First, the decision helps establish the measure for adequate responses to data breaches. The decision is reminiscent of the 2016 Lozanski v Home Depot decision in Ontario.[16] In that case, Home Depot’s payment card system was hacked by criminal intruders with custom-built malware, which resulted in unauthorized access to customer information of approximately 500,000 customers. While Home Depot was a settlement approval decision, the judge expressed the opinion that Home Depot had done nothing wrong. According to the decision, “Home Depot responded in a responsible, prompt, generous, and exemplary fashion to the criminal acts perpetrated on it by the computer hackers”, offering twelve free months of identity protection services, credit monitoring, and credit repair services.[17] The judge even wrote (in obiter) that he would have approved a discontinuance of the settlement without any benefits achieved by the putative class members.[18]

The Lamoureux c. OCRCVM case provides an even more reliable stamp of approval than Home Depot on the measures carried out by IIROC. However, IIROC’s measures should not be treated as a perfect roadmap for every kind of data breach. The best response to a data breach depends on the context. For example, where the harm to consumers is immediately discernable and data is already in the wrong hands, a court may expect an organization to notify consumers of the potential breach much earlier.

Second, the decision reinforces that minor inconveniences are not compensable in a privacy class action. This may change the outcome of future class action certification decisions similar to Zuckerman v Target or Lévy v Nissan, in which the inconvenience and time spent carrying out protective measures were included as damages.[19]

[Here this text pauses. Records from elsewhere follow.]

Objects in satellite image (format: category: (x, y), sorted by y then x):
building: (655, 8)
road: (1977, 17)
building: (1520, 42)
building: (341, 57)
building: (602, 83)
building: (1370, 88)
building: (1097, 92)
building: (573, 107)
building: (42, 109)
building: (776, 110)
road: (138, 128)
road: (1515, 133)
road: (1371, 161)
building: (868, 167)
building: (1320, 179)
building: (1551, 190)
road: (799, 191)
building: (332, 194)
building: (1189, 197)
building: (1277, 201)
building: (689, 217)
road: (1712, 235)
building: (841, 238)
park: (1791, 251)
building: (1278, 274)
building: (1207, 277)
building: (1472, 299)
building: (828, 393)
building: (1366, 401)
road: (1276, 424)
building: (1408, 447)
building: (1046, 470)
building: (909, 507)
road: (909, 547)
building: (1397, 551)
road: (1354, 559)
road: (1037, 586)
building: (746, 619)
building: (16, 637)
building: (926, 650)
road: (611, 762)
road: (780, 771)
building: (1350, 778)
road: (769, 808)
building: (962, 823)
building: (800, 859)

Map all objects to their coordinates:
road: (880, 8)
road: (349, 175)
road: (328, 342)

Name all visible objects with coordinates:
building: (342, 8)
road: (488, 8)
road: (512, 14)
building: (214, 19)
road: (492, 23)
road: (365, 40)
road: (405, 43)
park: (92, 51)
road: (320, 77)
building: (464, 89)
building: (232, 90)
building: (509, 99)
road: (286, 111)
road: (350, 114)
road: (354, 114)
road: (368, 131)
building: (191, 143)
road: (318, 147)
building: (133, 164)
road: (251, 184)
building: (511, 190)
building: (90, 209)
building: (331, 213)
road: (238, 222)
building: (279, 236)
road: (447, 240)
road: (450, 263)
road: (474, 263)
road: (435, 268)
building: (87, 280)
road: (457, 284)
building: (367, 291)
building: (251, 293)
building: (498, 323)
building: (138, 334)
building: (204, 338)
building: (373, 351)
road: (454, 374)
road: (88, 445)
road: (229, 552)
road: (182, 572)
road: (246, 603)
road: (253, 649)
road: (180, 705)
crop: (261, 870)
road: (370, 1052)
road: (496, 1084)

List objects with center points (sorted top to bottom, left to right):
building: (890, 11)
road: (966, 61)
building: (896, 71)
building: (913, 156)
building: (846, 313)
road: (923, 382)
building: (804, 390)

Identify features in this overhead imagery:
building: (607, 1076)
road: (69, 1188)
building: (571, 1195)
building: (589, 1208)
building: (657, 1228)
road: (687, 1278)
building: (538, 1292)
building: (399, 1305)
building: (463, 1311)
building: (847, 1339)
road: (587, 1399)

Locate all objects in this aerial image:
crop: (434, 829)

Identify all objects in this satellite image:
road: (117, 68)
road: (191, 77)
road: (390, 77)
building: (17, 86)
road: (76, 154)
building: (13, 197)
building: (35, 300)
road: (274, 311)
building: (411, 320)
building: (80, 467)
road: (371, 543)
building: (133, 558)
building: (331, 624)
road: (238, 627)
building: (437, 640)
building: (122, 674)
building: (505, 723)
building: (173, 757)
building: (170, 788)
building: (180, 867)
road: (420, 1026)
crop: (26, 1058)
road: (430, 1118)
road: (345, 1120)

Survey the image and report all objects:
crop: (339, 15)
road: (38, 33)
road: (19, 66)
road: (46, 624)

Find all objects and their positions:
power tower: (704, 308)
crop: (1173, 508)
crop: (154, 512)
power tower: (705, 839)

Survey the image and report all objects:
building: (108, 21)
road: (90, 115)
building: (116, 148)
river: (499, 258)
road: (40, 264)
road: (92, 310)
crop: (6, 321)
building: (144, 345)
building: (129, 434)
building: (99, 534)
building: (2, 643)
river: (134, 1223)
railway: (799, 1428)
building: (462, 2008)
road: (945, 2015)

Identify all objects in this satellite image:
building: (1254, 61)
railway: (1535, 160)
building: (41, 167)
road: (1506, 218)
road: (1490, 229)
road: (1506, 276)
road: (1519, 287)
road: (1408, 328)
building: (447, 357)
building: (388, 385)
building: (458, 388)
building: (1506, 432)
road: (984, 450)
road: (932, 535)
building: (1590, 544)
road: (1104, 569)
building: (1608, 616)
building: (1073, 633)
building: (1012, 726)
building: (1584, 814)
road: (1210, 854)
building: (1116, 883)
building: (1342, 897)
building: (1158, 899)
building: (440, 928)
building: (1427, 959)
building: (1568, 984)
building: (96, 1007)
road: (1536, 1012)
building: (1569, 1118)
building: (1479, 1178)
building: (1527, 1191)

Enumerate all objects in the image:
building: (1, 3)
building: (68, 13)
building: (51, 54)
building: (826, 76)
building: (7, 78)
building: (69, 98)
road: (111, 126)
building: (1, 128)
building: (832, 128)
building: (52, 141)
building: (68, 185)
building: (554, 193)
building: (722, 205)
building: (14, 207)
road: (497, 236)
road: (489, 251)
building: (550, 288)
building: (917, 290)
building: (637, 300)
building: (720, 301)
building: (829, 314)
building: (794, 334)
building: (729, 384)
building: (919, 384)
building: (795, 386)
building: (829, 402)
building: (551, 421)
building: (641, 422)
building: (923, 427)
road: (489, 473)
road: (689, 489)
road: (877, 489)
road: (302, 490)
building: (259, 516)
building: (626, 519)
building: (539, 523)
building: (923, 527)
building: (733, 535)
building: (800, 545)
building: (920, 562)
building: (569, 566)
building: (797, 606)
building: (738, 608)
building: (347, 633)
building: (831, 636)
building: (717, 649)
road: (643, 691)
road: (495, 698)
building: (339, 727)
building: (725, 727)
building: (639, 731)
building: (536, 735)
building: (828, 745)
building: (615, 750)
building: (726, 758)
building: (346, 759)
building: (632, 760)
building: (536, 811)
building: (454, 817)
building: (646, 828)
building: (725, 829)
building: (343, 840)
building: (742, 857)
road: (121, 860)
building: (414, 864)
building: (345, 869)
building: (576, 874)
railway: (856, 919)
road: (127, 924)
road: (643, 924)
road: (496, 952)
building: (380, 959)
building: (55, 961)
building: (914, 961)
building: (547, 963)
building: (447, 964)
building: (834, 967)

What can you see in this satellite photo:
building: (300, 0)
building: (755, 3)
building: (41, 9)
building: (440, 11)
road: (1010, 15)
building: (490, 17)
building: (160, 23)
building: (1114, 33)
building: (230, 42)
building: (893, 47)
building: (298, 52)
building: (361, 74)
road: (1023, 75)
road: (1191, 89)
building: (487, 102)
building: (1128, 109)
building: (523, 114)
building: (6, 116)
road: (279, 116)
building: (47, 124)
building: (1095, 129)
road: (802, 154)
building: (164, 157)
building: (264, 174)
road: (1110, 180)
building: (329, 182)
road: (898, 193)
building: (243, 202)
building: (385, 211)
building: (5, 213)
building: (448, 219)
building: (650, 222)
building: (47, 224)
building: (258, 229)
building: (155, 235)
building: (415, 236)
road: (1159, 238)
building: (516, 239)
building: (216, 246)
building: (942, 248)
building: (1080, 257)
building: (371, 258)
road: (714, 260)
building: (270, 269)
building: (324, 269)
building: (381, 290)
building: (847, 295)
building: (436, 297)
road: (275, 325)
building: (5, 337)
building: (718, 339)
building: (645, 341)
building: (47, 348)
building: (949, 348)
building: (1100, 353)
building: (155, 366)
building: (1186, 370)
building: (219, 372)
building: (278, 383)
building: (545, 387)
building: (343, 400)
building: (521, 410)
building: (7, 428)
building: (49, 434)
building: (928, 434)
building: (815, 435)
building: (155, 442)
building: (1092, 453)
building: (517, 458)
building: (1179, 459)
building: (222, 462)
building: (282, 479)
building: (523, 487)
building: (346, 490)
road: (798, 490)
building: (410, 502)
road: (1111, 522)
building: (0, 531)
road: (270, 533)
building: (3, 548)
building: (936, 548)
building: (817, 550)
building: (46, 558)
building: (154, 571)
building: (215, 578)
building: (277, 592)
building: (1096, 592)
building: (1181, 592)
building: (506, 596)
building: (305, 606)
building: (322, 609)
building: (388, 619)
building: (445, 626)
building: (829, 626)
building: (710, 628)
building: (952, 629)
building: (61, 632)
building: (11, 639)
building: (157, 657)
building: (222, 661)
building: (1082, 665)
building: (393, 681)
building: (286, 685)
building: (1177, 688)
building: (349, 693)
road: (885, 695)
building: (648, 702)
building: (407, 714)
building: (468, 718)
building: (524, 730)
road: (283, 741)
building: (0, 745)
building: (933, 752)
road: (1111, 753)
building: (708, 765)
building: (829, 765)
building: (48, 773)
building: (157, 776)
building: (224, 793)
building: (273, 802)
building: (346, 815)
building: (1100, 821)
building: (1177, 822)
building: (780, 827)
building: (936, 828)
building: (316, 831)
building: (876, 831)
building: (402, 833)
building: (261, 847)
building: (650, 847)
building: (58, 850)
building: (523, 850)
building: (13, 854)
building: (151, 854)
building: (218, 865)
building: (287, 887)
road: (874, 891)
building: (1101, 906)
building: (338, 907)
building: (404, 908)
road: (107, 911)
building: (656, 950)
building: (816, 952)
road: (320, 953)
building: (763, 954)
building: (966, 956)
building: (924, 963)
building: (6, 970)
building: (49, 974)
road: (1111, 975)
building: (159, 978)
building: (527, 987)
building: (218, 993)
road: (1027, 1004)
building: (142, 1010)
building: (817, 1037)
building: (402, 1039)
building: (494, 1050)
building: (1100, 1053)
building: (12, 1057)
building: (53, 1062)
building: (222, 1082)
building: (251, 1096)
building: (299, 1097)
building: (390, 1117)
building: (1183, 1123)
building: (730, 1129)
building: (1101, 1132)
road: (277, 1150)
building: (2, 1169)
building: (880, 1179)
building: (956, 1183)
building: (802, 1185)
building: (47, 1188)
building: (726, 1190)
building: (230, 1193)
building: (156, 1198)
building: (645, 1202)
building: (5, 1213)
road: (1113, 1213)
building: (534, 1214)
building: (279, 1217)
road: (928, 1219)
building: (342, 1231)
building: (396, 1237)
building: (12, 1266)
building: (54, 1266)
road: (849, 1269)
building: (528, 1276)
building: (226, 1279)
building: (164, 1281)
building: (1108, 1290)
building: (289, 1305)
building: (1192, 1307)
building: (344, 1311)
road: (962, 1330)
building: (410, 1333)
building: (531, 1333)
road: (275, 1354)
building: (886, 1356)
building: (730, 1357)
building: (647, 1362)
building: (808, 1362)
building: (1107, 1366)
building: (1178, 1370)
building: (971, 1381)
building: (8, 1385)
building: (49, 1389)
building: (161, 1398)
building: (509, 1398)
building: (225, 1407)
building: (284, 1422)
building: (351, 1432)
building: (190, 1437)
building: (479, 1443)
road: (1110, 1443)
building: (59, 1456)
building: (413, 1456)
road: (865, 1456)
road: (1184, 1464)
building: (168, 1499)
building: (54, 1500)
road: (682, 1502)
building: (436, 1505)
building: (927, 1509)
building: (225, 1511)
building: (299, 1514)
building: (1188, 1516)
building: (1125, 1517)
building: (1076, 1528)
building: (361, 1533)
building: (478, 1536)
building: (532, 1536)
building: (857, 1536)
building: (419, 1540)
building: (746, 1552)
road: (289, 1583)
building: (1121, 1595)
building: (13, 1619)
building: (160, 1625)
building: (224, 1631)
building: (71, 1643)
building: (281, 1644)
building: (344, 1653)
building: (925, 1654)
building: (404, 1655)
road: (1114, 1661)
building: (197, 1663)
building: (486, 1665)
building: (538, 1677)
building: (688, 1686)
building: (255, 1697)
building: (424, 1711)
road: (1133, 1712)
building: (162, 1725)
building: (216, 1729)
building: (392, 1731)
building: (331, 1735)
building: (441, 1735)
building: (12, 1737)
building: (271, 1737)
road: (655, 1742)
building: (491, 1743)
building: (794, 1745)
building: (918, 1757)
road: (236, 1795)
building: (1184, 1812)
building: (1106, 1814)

[1] Lamoureux c. OCRCVM, 2021 QCCS 1093 (“Lamoureux c OCRCVM”); OCRCVM stands for Organisme canadien de réglementation du commerce des valeurs mobilières, which is the French name for the Investment Industry Regulatory Organization of Canada (“IIROC”).
[2] Lamoureux c. OCRCVM, para 9.
[3] Sofio v. Investment Industry Regulatory Organization of Canada (IIROC), 2014 QCCS 4061.
[4] Sofio v Investment Industry Regulatory Organization of Canada (IIROC), 2015 QCCA 1820.
[5] Lamoureux c. OCRCVM, para 72.
[6] Lamoureux c. OCRCVM, paras 68-72.
[7] Lamoureux c. OCRCVM, para 85.
[8] Lamoureux c. OCRCVM, para 102.
[9] Lamoureux c. OCRCVM, paras 105-107, 113-115.
[10] Lamoureux c. OCRCVM, para 118.
[11] Lamoureux c. OCRCVM, para 120, citing de Montigny v. Brossard (Succession), 2010 SCC 51, para 47.
[12] Lamoureux c. OCRCVM, para 134.
[13] The court noted that the laptop was protected by a password, but the data within was not encrypted, even though it was highly sensitive in nature: Lamoureux c. OCRCVM, para 10. The Federal Office of the Privacy Commissioner has routinely recommended that sensitive personal information be protected by encryption: see OPC investigation reports on Vtech Holdings Limited; Equifax Inc.; TJX/Winners; WhatsApp; CIBC; Adobe; and the World Anti-Doping database.
[14] Lamoureux c. OCRCVM, para 130.
[15] Lamoureux c. OCRCVM, paras 9-18. The Laptop Incident occurred on February 22, 2013. Following its internal investigation, IIROC established as of March 4, 2013 that the laptop likely contained information concerning thousands of individuals and legal entities. Despite this, the affected brokerage firms were only informed during in-person meetings on April 8 and 9, 2013, and the first public press release issued on April 11, 2013.
[16] Lozanski v The Home Depot, Inc. 2016 ONSC 5447 (“Home Depot”).
[17] Home Depot, para 10.
[18] Home Depot, para 74.
[19] Zuckerman c. Target Corporation, 2017 QCCS 110, para 73; Lévy c. Nissan Canada Inc., 2019 QCCS 3957, para 104-108 (“Lévy”).

by Mitch Koczerginski and Robbie Grant

A Cautionary Note

The foregoing provides only an overview and does not constitute legal advice. Readers are cautioned against making any decisions based on this material alone. Rather, specific legal advice should be obtained.